The first to benefit from Kim’s act of faith is Ana. As someone who habitually watches the neighborhood from her window, Ana knows a lot about what is going on but is removed from it. Moreover, her observations of crime have left her cynical and distrustful. Watching Kim, she thinks to herself, “I never had children of my own, but I’ve seen enough in that lot to know she was mixed up in something she shouldn’t be” (8), revealing not only her suspicious outlook but also a deeper, internal conflict: She has no family and lacks meaningful connection. When she finds the beans and sees the tiny roots disturbed by her own suspicion, her heart softens. Ana assumes partial responsibility for the beans, and the experience of caring for something again fills the hole left by her parents’ deaths.
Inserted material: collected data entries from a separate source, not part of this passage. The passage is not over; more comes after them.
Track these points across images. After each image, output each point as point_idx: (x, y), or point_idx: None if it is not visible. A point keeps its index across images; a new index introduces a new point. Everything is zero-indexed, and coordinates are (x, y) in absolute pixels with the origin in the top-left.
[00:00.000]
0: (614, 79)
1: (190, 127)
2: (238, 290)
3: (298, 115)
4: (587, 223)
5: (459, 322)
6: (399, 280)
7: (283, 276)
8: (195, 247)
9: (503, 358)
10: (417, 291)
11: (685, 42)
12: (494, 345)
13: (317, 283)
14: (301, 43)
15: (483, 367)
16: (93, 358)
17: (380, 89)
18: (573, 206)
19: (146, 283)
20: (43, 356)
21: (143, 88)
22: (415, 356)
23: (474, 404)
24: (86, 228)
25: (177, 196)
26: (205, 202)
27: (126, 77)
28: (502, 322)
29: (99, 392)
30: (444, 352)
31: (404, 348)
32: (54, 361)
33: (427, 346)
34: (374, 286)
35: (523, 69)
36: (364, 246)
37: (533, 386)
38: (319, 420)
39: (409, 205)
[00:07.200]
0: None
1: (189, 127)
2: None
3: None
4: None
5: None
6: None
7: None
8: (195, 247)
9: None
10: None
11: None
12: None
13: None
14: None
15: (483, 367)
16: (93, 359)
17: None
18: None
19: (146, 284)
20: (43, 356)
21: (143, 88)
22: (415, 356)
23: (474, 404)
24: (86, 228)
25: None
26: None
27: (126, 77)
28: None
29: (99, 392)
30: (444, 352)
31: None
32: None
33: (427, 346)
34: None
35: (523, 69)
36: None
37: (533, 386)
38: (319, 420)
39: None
Like Ana, Wendell has lost his faith, but rather than growing suspicious of others, he has internalized his jadedness, resulting in a sense of apathy toward the world. However, his profession as a janitor and his care for Ana show that he is a caretaker at heart. When Wendell notices that the beans have recovered and that Kim has adopted his idea to build a water trough, he realizes that his actions matter. While he can’t simply erase the violence that killed his son from the world, he can do his part to change the neglected lot for the better. The garden fulfills these characters’ needs for family, establishing themes of both Overcoming Separation With a Shared Purpose and Nurturing as an Act of Faith and Healing.

These opening chapters also establish how Fleischman will use voice throughout the novella to differentiate his characters. Wendell, for example, speaks in a working-class dialect, and his ability to quote the Bible also adds depth to his characterization, implying that he is religious or at least comes from a religious background.